Nas memórias do cronista, as “pipiras” eram garotas com “vestidinhos de chita, merendavam banana, daí o apelido que a crônica registra”. Era uma referência à ave pipira, bastante comum na Amazônia e na região Meio Norte, entre o Piauí e Maranhão. Outras memórias indicam que o apelido surgiu com o “vozeiro das tecelãs” de manhã cedo, indo para o trabalho na fábrica, semelhante ao canto estridente da ave. Outros registros dão conta que, ao serem inseridas no trabalho industrial, essas operárias conquistavam um certo status diante das demais profissões femininas, adquirindo maior liberdade social, daí a analogia com o “bater de asas” das pipiras.

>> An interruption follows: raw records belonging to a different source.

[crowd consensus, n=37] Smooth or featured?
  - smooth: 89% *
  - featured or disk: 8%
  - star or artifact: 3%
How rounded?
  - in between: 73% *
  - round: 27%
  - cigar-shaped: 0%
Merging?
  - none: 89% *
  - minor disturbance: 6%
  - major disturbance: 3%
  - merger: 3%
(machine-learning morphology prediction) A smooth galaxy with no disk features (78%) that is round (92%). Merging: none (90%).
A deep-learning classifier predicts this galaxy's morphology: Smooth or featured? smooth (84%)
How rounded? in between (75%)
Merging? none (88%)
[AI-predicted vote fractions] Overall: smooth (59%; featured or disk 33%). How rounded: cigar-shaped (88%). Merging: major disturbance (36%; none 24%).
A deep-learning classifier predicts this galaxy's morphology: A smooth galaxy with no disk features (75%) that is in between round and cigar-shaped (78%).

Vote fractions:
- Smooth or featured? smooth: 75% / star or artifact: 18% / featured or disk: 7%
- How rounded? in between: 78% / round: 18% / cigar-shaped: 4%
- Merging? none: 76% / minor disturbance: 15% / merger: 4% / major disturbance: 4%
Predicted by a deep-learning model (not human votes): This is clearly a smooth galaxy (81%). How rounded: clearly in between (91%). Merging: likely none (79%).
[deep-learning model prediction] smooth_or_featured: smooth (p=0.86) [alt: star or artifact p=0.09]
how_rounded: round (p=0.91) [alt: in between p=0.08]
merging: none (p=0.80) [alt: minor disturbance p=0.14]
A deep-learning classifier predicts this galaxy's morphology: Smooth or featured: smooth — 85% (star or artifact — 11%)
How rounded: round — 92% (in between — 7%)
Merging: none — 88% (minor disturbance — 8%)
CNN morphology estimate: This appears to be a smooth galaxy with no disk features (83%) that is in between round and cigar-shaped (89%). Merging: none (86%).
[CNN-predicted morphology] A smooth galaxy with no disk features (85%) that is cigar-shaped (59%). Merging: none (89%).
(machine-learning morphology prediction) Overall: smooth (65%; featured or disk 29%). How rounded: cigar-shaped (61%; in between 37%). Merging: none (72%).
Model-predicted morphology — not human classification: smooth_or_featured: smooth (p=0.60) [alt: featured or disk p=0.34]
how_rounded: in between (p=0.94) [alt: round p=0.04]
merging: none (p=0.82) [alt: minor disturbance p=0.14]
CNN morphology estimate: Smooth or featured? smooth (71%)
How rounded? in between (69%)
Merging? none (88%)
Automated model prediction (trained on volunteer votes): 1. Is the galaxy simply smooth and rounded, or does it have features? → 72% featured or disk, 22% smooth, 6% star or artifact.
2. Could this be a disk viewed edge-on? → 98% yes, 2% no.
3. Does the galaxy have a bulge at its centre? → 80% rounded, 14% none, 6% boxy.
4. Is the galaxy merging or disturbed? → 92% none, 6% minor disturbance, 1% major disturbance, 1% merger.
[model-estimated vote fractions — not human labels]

Porém, este apelido apresentou conotações pejorativas para muitas operárias, vistas sob a ótica machista como mulheres disponíveis a variadas formas de importunação. O próprio Tito Filho descreveu as pipiras como “tentadoras”. Este aspecto, aliás, é reiterado em outros relatos sobre a cidade, indicando casos de assédio e romances vivenciados por operárias da fábrica. Alguns deles ocorriam nos “pipirais”, bailes populares que eram frequentados por essas trabalhadoras. No próprio cancioneiro popular brasileiro há indicações desse duplo sentido, como a canção “Pipira” do compositor maranhense João do Vale: “O que é menina? / (…) Fica o povo comentando / Mais um que a pipira biliscou / E tu também tá engordando / Mais uma que a pipira biliscou”.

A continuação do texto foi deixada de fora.